Here a quick pic I snapped after cleaning up Tues a.m. More snow coming--they say.


----------



## TKLAWN (Jan 20, 2008)

Looks like some heavy wet stuff, always great for the rigs.


----------



## slappysdump (Jan 27, 2008)

Yeah the truck loved it--the plow did not--about ten minutes after I took the pic I popped an angle cylinder hydro hose. Western guy in town was out of the hose--went and had one made at a shop--$43.00, works like new now.

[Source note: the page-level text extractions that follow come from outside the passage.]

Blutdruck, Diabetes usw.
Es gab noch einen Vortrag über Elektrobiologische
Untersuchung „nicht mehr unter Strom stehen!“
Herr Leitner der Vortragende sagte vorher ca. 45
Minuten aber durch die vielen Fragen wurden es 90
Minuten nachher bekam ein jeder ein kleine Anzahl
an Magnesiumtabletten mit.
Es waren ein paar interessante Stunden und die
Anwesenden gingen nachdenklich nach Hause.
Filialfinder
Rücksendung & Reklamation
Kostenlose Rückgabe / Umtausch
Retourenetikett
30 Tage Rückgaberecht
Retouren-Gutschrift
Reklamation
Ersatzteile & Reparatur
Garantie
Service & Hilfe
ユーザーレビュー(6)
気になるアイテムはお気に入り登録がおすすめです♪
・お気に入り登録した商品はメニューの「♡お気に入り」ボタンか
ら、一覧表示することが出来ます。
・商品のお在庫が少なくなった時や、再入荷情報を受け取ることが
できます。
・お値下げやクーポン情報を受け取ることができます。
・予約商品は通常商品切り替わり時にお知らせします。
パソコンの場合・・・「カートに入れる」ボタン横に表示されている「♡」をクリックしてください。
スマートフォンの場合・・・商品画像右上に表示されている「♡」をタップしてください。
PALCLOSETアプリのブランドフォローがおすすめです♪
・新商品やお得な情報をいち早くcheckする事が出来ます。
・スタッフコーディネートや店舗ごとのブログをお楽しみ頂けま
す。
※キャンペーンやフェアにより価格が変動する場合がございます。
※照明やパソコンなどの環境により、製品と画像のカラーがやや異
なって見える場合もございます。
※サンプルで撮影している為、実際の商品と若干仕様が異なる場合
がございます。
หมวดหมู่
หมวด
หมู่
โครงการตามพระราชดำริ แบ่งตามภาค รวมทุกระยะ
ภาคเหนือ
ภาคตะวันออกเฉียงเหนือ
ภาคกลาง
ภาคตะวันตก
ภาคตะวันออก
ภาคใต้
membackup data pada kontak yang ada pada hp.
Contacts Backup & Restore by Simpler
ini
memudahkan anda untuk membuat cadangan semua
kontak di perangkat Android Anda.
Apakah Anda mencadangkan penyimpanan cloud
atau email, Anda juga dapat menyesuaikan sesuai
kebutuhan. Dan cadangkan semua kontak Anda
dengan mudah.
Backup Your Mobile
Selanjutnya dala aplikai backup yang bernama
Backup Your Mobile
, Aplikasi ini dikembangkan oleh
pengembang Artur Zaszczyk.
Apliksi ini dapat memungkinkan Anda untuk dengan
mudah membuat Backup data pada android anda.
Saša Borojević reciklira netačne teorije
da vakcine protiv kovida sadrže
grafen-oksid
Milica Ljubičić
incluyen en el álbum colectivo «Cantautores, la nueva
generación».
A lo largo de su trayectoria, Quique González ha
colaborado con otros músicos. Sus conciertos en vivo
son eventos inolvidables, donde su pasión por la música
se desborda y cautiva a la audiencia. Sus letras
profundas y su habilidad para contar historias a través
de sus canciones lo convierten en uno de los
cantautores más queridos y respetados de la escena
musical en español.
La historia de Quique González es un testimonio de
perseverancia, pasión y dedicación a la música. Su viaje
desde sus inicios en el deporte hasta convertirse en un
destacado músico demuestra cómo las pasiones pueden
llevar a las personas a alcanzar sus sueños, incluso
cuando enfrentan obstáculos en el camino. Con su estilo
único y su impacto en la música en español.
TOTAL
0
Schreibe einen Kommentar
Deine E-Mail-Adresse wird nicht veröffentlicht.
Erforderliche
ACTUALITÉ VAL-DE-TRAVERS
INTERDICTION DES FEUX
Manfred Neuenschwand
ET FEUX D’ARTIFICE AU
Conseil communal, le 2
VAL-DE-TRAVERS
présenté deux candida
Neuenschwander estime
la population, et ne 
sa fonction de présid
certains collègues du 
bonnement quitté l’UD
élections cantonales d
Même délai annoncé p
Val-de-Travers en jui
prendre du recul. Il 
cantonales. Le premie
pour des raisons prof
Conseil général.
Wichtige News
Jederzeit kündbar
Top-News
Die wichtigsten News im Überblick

Its pretty much been snowing for the last 8 hrs--I'll post another pic of the same pile tommorrow after I'm done cleaning up the mess that's coming down now.


----------



## EaTmYtAiLpIpEs (Aug 23, 2007)

ya i am getting what you got lol


----------



## nicksplowing (Oct 5, 2005)

*NICE PIC KEEP EM COMING*


----------



## slappysdump (Jan 27, 2008)

Here's a shot from Wed 2-27-08 a.m.
Got about 3 more inches overnight--all cleaned up w/ nothing broken LOL


----------



## slappysdump (Jan 27, 2008)

Same lot-different pile.


----------



## Quality SR (Oct 25, 2006)

Nice truck.


----------



## slappysdump (Jan 27, 2008)

*Kind of off topic...*

All this snow is really fun...








but my baby is ready to go out and play


----------



## slappysdump (Jan 27, 2008)

Quality SR;529871 said:


> Nice truck.


Thanks--its a 2002 F-350 SD XLT 4x4 Ext Cab DRW V-10 w/Heil Dump Box and Western Ultra-mount Pro 8'6"


----------



## jimaug87 (Feb 15, 2007)

slappysdump;529883 said:


> All this snow is really fun...
> 
> 
> 
> ...


Is that resto'd or a survivor?

Nice truck too. wesport


----------



## slappysdump (Jan 27, 2008)

The car is a 72 Nova, I got it in 1984. It was brown and had a inline 6, had been sitting in an old lady's garage since new--she bought the car, sent it to be undercoated and when she went to pick it up realized it did not have power steering--she could not turn the wheel. Some relative took her to the store every week in it--still had original tires on it. I dropped the 6 in favor of a 350 small block(about 340 hp) and painted it red. So I guess its a freshened up survivor...still has less then 50,000 miles on the ticker.


----------



## tls22 (Sep 30, 2007)

Nice pic.....looks like fun!


----------